Reassessment of analytical sensitivity and specificity demonstrated that the two PCR assays performed at least as well in our laboratory as in the original publications 
. The LOD was comparable between the two assays in our hands, although the initial publications reported that the LOD was lower for rrs
than for lipL32
(5 vs. 20 GE/reaction, respectively). L. interrogans
has two copies of rrs
but a single copy of lipL32
, and this may have been responsible for the very subtle difference in the LOD of the two assays (for the rrs
assay, 5/13 and 7/13 runs were positive for 1 GE/reaction in single and duplicate samples, respectively, compared with 3/13 and 9/13 runs for the lipL
32 assay). An obvious difference between the two assays is that the target for the rrs
assay is ubiquitous among Leptospira
spp. while the lipL32
assay would only be predicted to be positive for the pathogenic group and not the intermediate and non-pathogenic groups. We are currently defining the species of Leptospira
causing disease in Thailand and cannot yet exclude the possibility that culture-negative patients who were positive by rrs
but negative by lipL32
were infected with a species belonging to the intermediate group.
Our finding that PCR had a lower diagnostic sensitivity than MAT is consistent with previous reports 
. Plausible explanations include late presentation associated with absence of Leptospira
in blood, and pre-treatment with antimicrobial drugs prior to admission. A wide range of oral antibiotics is available over the counter in Thailand, and self-medication prior to hospital presentation is common.
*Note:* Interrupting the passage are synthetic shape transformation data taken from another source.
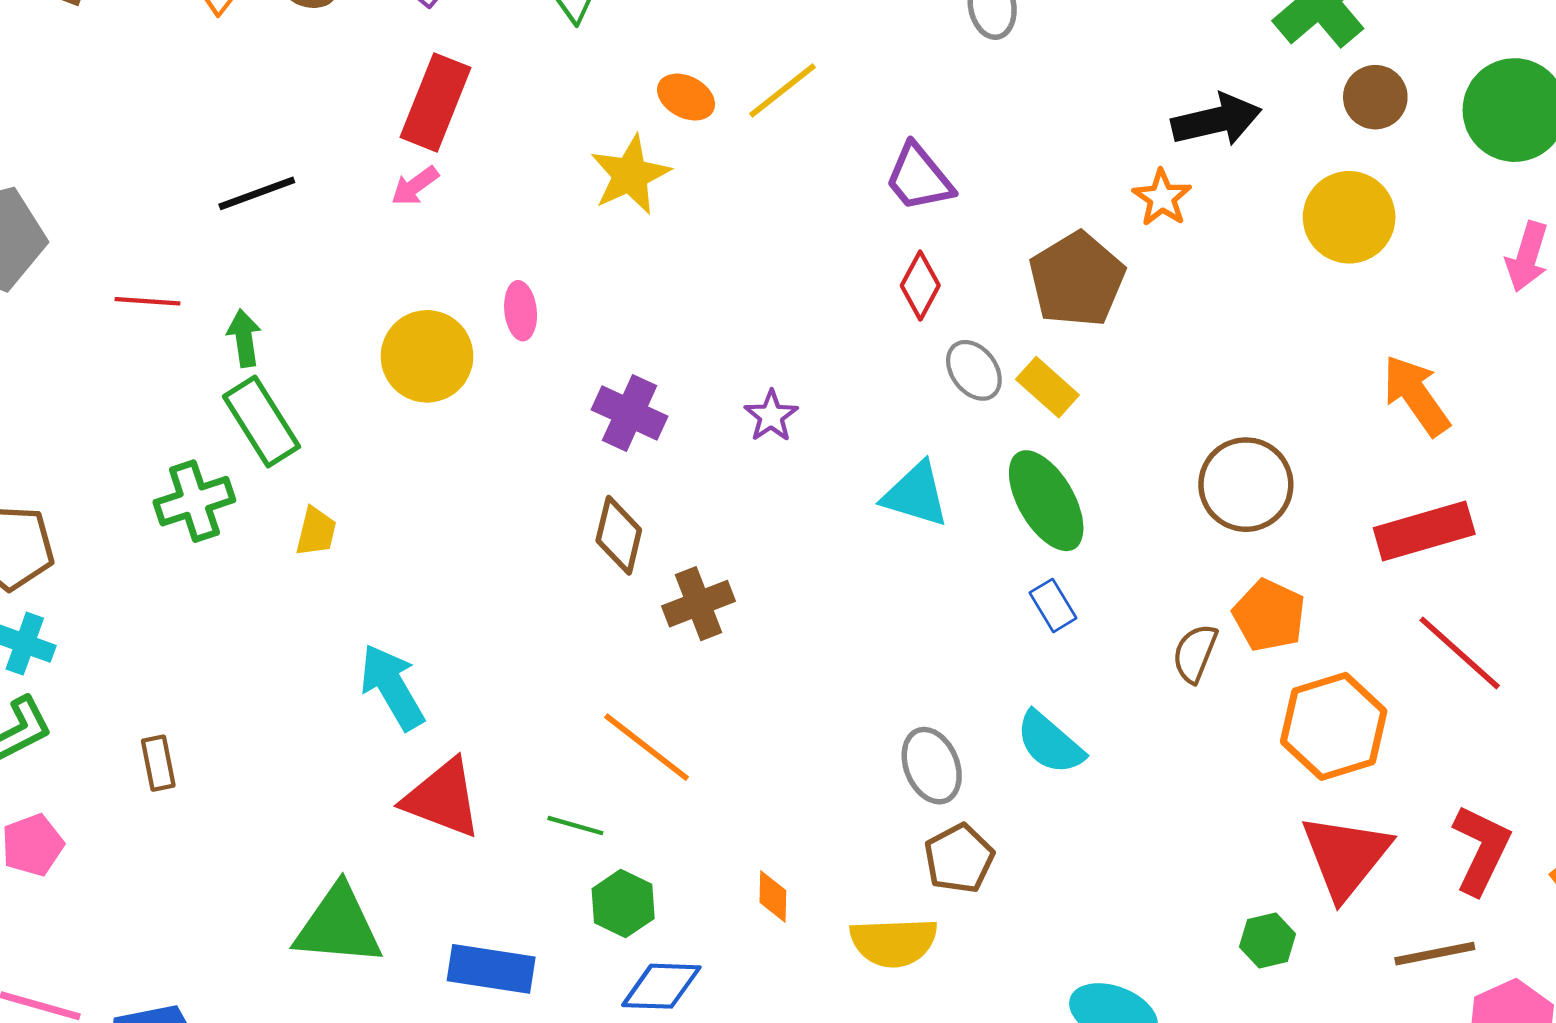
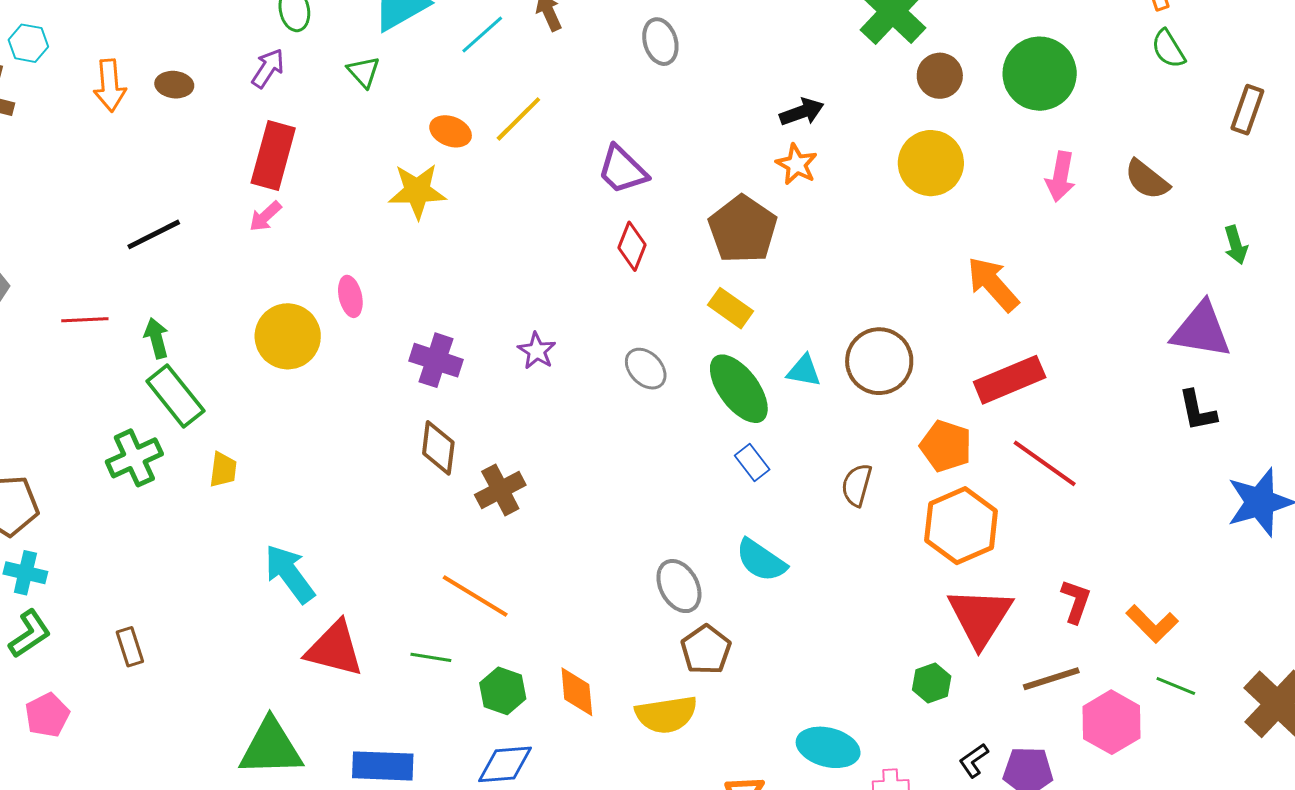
black arrow: (1216, 120) -> (802, 112), moved, size x0.7
yellow star: (630, 175) -> (417, 191), turned 30
gray ellipse: (974, 370) -> (646, 369), moved
cyan triangle: (916, 494) -> (804, 371), moved, size x0.7
orange pentagon: (1269, 615) -> (946, 446), moved
red L-shape: (1481, 850) -> (1076, 601), size x0.7
orange diamond: (773, 896) -> (577, 692), size x1.4
green hexagon: (623, 904) -> (503, 691), moved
The quantification of Leptospira in blood during this study was a useful exercise, since this can provide critical baseline information during the development of point of care antigen detection tests. The finding that the bacterial count was higher in patients who were culture positive compared with those who were culture negative was intuitive.
Our data on the window of PCR or culture positivity after the onset of symptoms suggest that these tests only have clinical utility within the first week of clinical manifestations, as reported previously 
. We observed that the period over which PCR was positive after the start of symptoms was longer than that for culture. A small number of patients were positive by culture but negative by PCR. However, the difficulty and expense of culture combined with the prolonged delay before culture becomes positive means that culture results will not influence individual patient care.
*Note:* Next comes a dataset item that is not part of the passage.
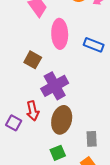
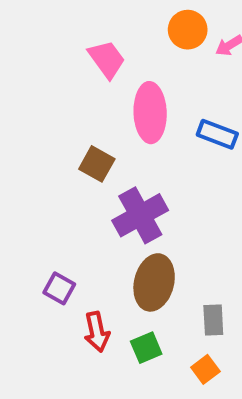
red arrow: (33, 111) -> (97, 332), moved

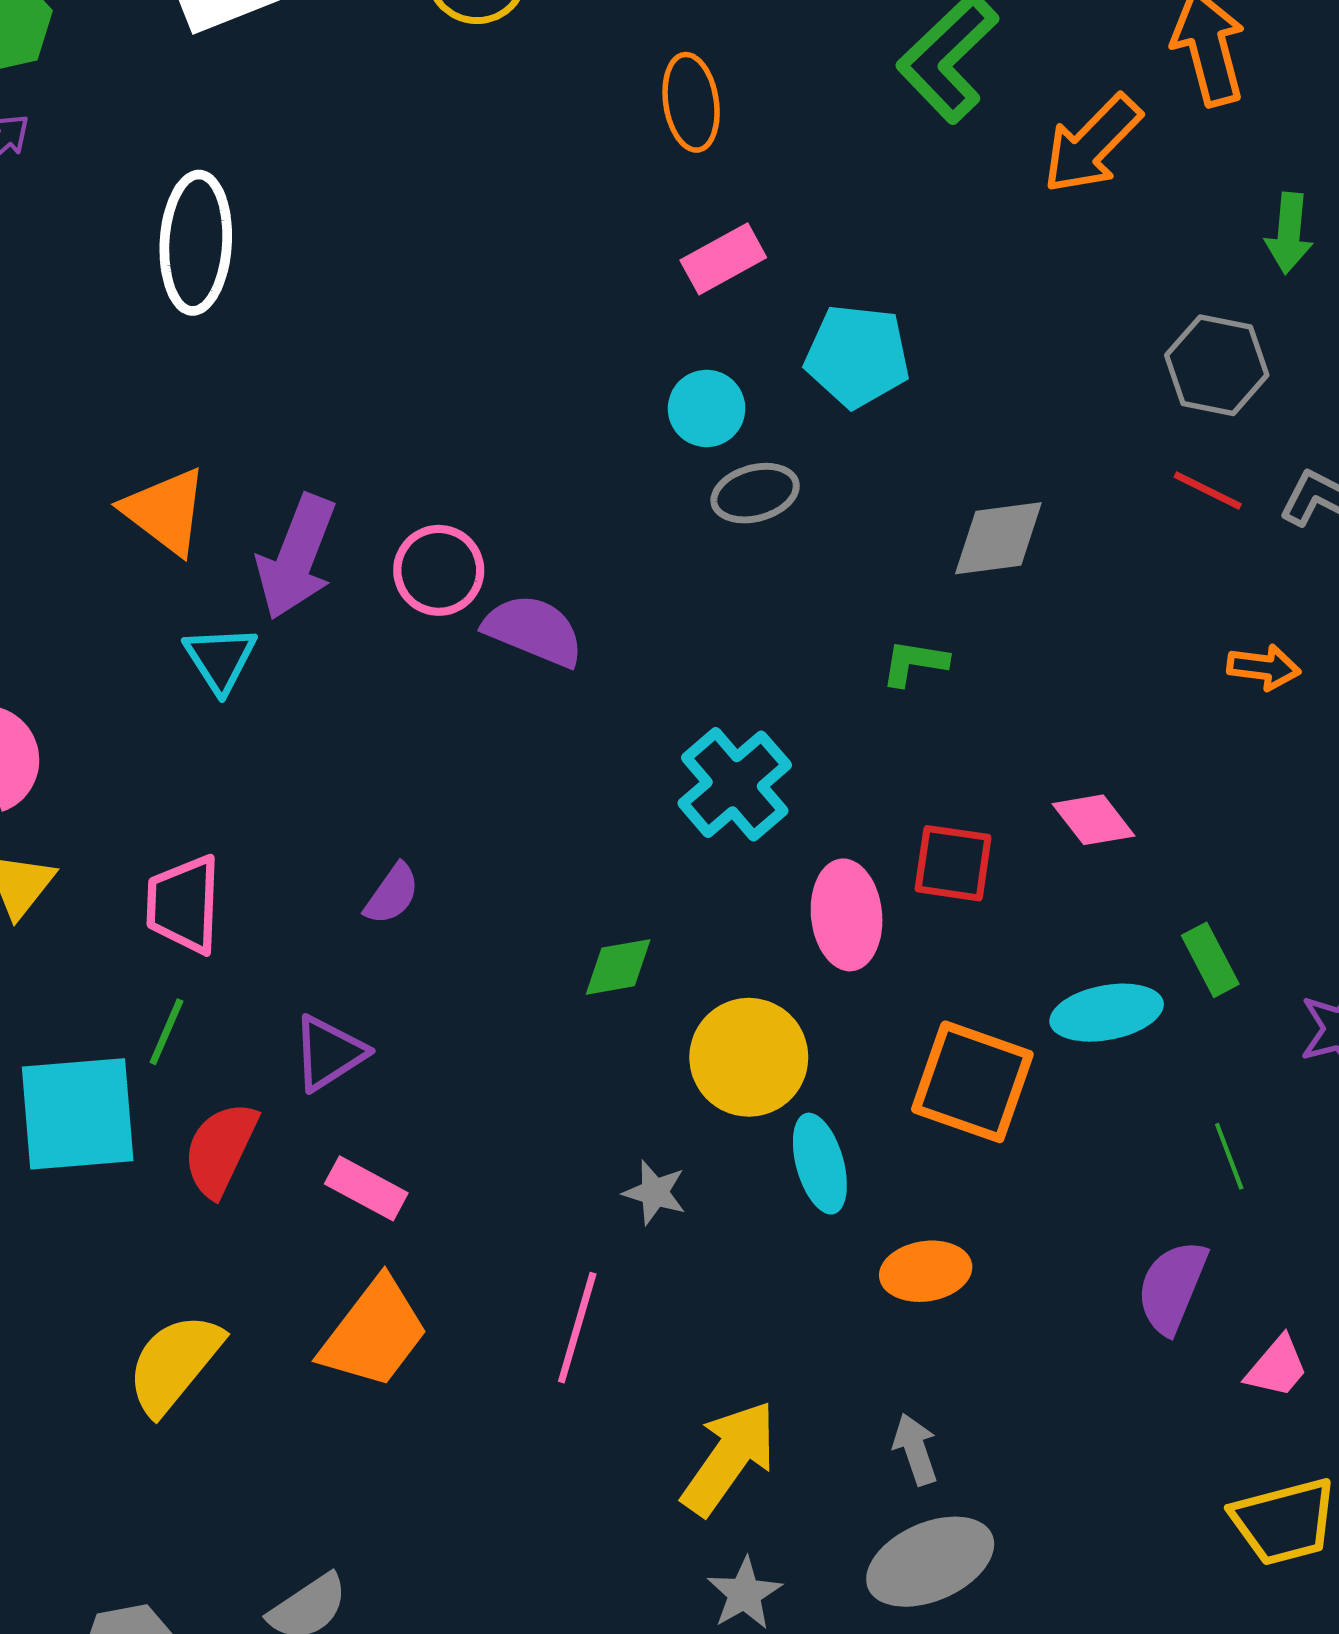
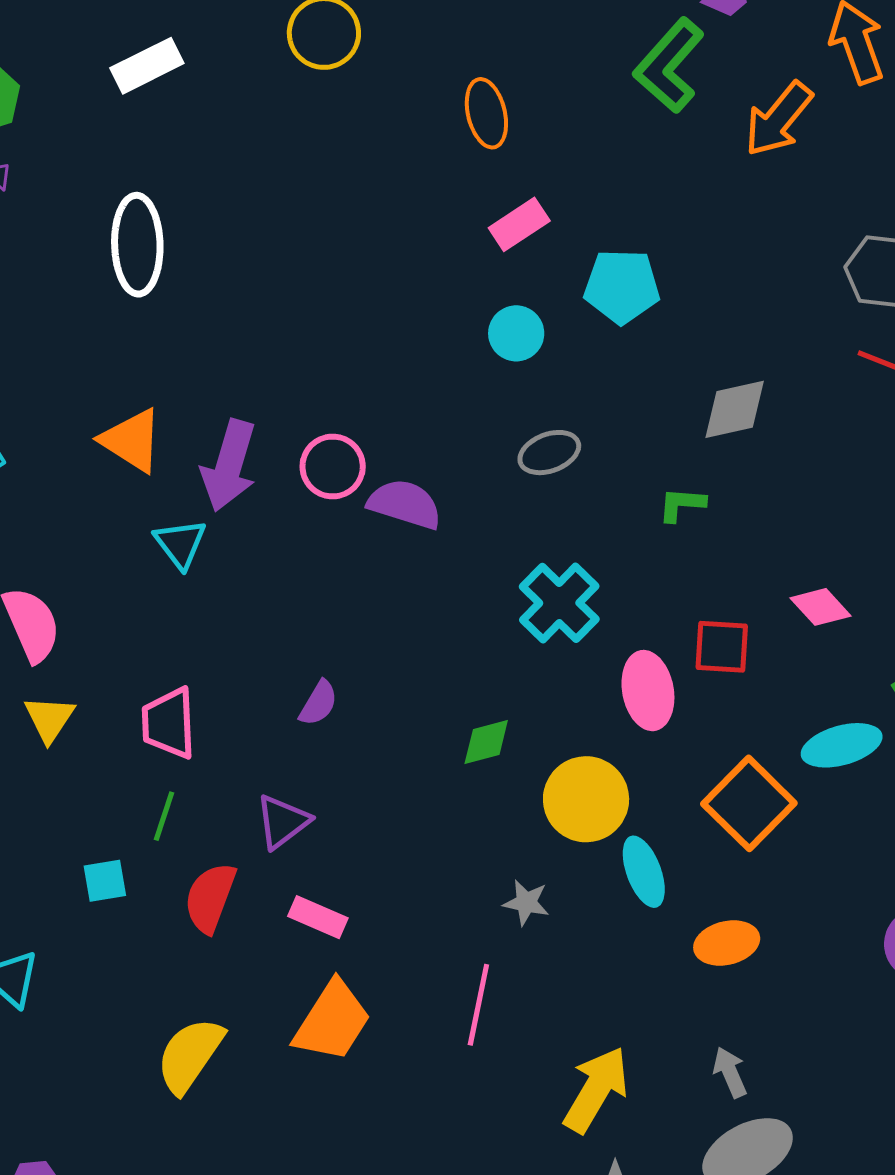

The basis for a negative PCR result but positive culture remains unexplained, but possible explanations include a very low count in the initial sample associated with a stochastic effect in which the organism was present in the aliquot taken for culture but not for PCR. It is also possible that PCR inhibitors were present that interfered with the detection of a very low copy number but did not affect the detection of the positive control DNA (rnaseP
), which would be present in abundance. The basis for positive PCR results in patients who were negative by culture and MAT and who had another diagnosis or unknown diagnosis is also uncertain. One possibility is that some patients had more than one infection and false negative diagnostic tests for leptospirosis. It is quite possible that patients could develop both leptospirosis and scrub typhus in the same timeframe since agricultural workers are often exposed to the pathogens causing both infections. Previous studies have documented patients with serological evidence for concurrent leptospirosis and scrub typhus 
, but the putative situation in which patients have more than one infection but negative diagnostic tests for leptospirosis is speculative and extremely difficult to prove. An alternative explanation is laboratory contamination, although the negative controls remained negative throughout the study and the stage of any contamination event would have to have been at an earlier part of the study pathway (for example, during DNA extraction).
Making an accurate diagnosis of leptospirosis contributes to both the characterization of disease epidemiology and to individual patient care. The diagnosis of leptospirosis across much of Thailand continues to be made on the basis of clinical features because of a lack of inexpensive and easy to use diagnostics tests. MAT is performed by the National Institute for Health, Thailand and is available as a reference test, but is used for a minority of suspected cases overall to underpin epidemiological data and provides a retrospective diagnosis. Leptospira culture is largely a research activity, and has no clinical utility in relation to immediate patient care. The PCR assays evaluated in this study confirmed the diagnosis of leptospirosis in half of definite cases, and further studies are now required to determine whether such information would have altered patient morbidity and mortality, together with the effect of false positive test results. The feasibility of introducing PCR tests, however, rests on affordability; the cost of introducing a test into laboratories that do not currently perform PCR would be high both in terms of equipment and training.
In conclusion, Leptospira detection using PCR could improve the management of patients presenting to hospital within the first few days of the onset of symptoms of leptospirosis, although cost represents a barrier to its implementation in resource-restricted countries. An on-going study is currently evaluating the diagnostic sensitivity and specificity of LAMP (loop-mediated isothermal amplification), a technique that requires minimal equipment and modest training.